In August of 2009, I packed up the few boxes of possessions (mainly books and recordings), a table, 2 chairs, and a dresser and placed them in a storage unit for a whopping $150 for the year. A few days later I threw a suitcase with some clothes, a used laptop computer, my guitar, and a couple of notebooks onto a flight to Spain. I would live there for just under a year.

I was on a mission to discover everything I possibly could about one composer in particular: Vicente Asencio. So, I spent a number of months studying his works for the guitar and amassing a collection of Spanish musicology books (all of which made up the contents of my suitcase on the return flight). These books not only created insight into who he was as a composer but also contextualized how his work fitted within the musical times in which he lived. The more I researched him, the more I realized I couldn’t just limit my investigation to solely his pieces. I began to study his contemporaries learning just how this very specific musical landscape had influenced all of them.   As David Byrne explains in his book How Music Works, you have to have “a scene” and if you don’t have one, well, then you’d better build one. Asencio and his colleagues did just that in the 1950s and not much has changed sixty years later. We’re still building our own scenes….but that’s a story for another day.

So after living abroad, and with a memorable Spanish inflected Thanksgiving under my belt, I moved back to Baltimore. Upon my return, the next ten months of my life were divided between teaching the guitar, thinking about Asencio, writing about him and his contemporaries, practicing his music, taking my last couple of qualifying exams, and finishing my degree.   So easy being a student – right?! Ahh, not so much. My wife summed this time up brilliantly when she named it “the grumpy year” and she’s being generous!

After the dust settled, I just couldn’t start the engine back up to push the project forward. Ironically, I felt incredibly guilty about it as I had done all of this work yet could not motivate myself to share it. My research sat in a box in our apartment, and then in a box in our house until finally, in late May of 2014, I became motivated by two deceptively simple sentences: 1. Zane, we’re having a baby. 2. Finish this album. We booked the studio and in October of that same year I went to Berlin, Germany and began recording. The project had finally begun.

This evening, nearly two years later, I’m getting back on a plane to finish the project.

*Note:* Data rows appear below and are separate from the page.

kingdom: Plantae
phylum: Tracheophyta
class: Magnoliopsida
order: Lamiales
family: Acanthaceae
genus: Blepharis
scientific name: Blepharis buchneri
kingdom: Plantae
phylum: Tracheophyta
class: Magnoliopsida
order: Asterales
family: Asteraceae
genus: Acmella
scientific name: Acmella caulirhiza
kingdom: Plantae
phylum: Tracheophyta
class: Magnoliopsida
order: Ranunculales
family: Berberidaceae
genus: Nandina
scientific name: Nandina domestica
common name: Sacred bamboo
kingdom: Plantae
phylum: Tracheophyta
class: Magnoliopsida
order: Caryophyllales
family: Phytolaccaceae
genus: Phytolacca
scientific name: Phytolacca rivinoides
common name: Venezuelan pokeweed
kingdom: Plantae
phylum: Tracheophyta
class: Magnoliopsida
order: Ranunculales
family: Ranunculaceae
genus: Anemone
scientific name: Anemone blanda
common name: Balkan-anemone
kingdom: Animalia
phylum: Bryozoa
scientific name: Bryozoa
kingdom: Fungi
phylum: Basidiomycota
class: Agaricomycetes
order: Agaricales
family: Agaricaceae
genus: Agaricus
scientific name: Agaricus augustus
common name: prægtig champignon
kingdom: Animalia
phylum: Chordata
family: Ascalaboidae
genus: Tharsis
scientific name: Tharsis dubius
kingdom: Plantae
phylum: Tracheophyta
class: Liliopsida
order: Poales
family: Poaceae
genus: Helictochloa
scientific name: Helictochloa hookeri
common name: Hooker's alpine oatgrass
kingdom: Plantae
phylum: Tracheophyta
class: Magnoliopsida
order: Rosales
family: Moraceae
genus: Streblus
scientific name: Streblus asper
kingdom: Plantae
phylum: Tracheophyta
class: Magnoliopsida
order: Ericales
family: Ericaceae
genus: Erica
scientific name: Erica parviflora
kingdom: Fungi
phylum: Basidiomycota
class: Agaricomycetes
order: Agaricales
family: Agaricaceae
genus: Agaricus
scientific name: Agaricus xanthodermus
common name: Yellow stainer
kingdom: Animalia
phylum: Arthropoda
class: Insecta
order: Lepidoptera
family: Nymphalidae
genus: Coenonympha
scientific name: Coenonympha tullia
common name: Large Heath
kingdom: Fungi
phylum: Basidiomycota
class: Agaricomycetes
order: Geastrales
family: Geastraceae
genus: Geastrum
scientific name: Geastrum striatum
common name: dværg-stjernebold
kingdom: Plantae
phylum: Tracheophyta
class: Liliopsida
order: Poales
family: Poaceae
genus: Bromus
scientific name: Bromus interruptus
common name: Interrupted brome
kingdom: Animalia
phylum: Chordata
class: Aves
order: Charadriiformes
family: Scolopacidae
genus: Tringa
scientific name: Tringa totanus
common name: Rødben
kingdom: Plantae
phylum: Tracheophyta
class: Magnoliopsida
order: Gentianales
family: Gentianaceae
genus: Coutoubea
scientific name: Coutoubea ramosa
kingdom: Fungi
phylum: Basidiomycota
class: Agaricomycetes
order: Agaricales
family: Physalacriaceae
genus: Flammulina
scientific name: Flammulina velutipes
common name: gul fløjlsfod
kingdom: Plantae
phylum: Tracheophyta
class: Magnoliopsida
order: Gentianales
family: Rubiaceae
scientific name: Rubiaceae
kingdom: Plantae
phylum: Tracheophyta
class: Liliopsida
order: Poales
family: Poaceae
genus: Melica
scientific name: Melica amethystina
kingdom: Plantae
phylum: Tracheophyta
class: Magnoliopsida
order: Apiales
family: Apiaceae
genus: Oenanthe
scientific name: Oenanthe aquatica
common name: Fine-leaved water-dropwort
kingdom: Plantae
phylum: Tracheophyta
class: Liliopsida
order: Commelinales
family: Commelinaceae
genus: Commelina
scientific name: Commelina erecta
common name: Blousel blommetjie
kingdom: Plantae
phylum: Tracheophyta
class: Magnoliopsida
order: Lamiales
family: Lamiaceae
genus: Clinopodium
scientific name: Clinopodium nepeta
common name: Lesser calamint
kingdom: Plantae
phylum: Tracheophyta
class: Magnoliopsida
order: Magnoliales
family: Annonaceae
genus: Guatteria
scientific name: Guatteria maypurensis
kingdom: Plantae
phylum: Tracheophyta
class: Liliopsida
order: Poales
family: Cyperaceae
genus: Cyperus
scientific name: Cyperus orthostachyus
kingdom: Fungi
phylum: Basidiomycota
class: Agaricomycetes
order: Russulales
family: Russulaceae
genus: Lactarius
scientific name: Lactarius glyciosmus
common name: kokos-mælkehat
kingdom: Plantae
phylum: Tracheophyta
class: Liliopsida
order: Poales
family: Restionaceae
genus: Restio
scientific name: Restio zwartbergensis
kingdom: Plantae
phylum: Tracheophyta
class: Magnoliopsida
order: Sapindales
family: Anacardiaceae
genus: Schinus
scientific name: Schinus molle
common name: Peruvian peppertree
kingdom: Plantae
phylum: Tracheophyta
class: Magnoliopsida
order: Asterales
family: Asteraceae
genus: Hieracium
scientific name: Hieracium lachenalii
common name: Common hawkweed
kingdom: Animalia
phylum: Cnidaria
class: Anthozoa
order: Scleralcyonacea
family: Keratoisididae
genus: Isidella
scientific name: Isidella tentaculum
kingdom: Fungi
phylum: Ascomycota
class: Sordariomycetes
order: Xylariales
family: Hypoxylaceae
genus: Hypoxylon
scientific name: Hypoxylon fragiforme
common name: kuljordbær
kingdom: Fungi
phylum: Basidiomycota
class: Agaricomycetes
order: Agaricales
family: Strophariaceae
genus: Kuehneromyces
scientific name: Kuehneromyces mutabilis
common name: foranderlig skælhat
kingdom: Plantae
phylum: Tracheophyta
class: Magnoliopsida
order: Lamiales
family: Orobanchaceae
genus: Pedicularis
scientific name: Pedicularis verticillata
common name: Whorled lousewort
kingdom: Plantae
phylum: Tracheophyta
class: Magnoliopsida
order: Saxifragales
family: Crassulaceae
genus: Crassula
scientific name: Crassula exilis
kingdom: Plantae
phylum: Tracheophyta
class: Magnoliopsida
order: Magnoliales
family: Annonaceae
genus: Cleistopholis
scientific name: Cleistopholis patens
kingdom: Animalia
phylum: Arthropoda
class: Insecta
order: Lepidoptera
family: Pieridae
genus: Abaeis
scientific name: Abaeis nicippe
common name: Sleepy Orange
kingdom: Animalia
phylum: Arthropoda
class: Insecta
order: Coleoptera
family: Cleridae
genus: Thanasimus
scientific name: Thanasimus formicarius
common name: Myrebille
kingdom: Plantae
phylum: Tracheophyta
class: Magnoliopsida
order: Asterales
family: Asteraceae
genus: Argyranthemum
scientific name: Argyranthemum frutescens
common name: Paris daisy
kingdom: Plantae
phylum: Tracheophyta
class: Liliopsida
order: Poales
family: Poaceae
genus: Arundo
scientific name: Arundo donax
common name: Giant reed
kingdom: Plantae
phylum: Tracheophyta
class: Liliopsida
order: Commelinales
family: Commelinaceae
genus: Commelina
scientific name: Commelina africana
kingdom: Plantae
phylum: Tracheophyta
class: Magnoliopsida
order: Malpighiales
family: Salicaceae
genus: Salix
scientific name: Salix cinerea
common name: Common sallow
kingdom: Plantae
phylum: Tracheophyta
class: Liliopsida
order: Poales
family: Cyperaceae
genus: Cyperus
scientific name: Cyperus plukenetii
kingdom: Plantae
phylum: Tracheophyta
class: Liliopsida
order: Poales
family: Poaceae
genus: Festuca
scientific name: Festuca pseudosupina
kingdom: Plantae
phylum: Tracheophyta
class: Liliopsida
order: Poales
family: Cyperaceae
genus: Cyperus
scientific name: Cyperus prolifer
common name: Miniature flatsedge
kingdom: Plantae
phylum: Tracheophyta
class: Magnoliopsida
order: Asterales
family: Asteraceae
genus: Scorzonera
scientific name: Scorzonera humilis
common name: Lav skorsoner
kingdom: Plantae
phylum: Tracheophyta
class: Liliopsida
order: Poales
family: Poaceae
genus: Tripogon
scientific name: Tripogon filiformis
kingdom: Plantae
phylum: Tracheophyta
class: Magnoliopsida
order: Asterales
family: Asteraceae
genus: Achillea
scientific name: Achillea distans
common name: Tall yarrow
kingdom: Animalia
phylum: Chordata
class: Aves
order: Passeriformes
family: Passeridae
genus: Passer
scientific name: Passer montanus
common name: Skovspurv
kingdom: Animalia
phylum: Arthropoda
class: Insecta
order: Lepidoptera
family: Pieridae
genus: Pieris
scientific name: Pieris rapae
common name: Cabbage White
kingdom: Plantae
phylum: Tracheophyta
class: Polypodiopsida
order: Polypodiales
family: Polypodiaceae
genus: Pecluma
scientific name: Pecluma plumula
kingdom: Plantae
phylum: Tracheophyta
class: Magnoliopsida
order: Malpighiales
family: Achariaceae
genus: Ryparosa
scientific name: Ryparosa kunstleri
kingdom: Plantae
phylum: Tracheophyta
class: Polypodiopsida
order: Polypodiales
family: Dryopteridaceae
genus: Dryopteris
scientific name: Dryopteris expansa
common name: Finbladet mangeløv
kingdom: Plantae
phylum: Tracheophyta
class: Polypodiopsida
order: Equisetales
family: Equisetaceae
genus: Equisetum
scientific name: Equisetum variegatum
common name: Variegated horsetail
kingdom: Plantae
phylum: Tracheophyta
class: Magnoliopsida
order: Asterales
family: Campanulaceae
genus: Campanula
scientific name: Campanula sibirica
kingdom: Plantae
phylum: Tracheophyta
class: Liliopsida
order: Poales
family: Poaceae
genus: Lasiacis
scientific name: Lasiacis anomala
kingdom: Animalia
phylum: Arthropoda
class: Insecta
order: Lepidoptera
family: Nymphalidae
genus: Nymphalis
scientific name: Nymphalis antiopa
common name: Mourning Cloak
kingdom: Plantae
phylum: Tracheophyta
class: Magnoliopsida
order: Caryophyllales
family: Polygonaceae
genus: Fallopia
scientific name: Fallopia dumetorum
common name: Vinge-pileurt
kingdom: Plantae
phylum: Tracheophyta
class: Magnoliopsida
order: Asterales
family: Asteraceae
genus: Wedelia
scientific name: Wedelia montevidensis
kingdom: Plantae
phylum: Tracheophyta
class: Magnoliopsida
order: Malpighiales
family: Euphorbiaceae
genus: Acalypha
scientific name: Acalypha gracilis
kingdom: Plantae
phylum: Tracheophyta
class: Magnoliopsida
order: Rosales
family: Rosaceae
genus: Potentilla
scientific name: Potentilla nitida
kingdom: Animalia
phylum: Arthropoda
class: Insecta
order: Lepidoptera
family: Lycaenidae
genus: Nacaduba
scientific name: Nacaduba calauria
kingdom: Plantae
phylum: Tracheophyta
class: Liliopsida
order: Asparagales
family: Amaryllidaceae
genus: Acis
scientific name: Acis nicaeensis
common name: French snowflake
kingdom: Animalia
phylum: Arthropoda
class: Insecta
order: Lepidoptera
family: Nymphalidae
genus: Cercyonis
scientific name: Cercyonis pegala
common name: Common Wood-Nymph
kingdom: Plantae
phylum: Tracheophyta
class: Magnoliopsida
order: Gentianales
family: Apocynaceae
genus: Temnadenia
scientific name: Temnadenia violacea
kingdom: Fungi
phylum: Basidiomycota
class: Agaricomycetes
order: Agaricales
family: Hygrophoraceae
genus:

Little did I know (or as they say in the film Stranger than Fiction: “Little did he know…”) that it would take me 7 years to reach the finish line.

How do I feel? –Oh, I’m nervous. I find recording to be difficult, and for me it’s a multi-layered challenge, one where I try not to second guess myself, my preparation, my abilities or my musical ideas. I should mention that this is before they’ve even turned on the microphones.

All this is to say—wish me luck. It’s exciting to have the chance to finish this project, and if you’re curious to see how it’s going, I’ll be posting daily to my Instagram account: @zaneforshee.  Stop by and say hello. In the interim, I’ll be thinking about this scene from the movie Almost Famous where Frances McDormand tells the lead guitarist from Stillwater: Be Bold and mighty forces will come to your aid.

Perhaps we could all use a little courage this week.